Florida governor remains undecided

Ashley Montgomery | 10/10/2013, 9 a.m.
The back and forth debates of how the national Common Core standards should be established are still going strong. From ...
Governor Rick Scott and former Florida Governor Jeb Bush

The back and forth debates of how the national Common Core standards should be established are still going strong. From aggressive tea party groups to conservative moms, people are speaking out about a bill that could halt Florida’s involvement in the Common Core standards.

The Common Core standards outline what students should know at each grade level and were created by the National Governors Association. So far the standards have been approved in 45 states, including Florida and the District of Columbia.

More than 30 tea party members and parent organizations made their way to the nation’s capitol last Wednesday to lobby against benchmarks that are already being implemented into schools throughout the State of Florida.

In contrast, the Obama administration and former Republican Governor Jeb Bus [Florida] support the Common Core.

They believe that the new standards will ensure that students nationwide receive a high-quality education. FL Governor Rick Scott remains ambiguous on his position. Last Monday, he signed an executive order calling for three public hearings and new safeguards for student data. He continues to say that he opposes “federal intrusion,” and believes that higher standards will “pay off in a global economy.”
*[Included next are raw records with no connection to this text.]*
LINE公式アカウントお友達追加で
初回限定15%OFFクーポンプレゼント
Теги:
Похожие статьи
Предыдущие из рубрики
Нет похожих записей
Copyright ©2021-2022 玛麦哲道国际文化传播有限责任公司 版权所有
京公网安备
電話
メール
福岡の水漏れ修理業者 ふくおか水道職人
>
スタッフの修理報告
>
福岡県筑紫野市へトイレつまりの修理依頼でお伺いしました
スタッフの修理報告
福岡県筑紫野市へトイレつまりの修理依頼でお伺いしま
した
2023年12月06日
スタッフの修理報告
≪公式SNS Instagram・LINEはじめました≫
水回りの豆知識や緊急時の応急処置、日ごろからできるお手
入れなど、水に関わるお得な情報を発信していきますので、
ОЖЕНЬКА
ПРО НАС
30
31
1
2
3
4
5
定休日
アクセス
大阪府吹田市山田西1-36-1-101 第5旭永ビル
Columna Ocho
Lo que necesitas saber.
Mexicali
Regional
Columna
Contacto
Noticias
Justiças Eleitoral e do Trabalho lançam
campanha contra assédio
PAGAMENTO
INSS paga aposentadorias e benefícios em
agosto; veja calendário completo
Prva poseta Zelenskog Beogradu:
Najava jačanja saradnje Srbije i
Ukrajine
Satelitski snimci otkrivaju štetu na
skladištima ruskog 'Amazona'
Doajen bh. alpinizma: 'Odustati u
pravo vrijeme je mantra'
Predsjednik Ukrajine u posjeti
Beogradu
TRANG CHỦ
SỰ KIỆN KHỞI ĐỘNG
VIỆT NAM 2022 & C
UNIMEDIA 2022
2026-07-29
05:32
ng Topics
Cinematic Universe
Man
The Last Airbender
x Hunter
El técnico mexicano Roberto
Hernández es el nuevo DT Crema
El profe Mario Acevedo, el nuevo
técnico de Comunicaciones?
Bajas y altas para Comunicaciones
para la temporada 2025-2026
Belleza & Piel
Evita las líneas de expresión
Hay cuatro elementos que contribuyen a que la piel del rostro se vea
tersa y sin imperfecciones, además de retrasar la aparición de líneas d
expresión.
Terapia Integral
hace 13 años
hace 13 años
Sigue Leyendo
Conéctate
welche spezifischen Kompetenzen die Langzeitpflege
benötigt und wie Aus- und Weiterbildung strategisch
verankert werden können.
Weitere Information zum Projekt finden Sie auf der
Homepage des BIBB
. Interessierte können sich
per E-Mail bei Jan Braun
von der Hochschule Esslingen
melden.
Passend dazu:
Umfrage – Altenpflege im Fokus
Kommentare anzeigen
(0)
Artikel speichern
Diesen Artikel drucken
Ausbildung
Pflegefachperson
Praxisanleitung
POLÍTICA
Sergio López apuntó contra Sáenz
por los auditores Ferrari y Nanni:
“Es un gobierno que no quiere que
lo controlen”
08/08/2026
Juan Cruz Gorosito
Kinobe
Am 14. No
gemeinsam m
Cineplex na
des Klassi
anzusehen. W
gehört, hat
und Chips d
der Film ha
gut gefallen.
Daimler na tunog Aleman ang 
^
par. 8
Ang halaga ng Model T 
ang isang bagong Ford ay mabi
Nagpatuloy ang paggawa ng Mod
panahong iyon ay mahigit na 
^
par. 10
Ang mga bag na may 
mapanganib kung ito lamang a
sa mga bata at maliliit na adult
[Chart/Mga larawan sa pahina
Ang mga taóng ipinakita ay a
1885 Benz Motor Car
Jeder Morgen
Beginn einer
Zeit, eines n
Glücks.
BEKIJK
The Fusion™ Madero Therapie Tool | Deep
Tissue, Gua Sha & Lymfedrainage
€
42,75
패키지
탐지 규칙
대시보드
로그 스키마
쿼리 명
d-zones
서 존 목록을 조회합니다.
Miami native and community advocate, Doretha Nichson, 80, believes that the teachers and administration of Miami-Dade County Public Schools should be able to have more control.

“It’s politics that needs to get out of education,” she said. “National requirements would ensure that students are getting the kind of education necessary to succeed.”

According to Nichson, parents and teachers with whom she has spoken, believe that the Common Core is good for students, However, its implementation should be left to local school districts to make sure that policies and practices meet the standards.

“A national standard is the reasonable thing to do,” she said. “We are a mobile society and so employers across the nation need to be able to rely on the fact that if you have a high school diploma that means you have acquired the basic academic skills, no matter from what state you may have graduated.”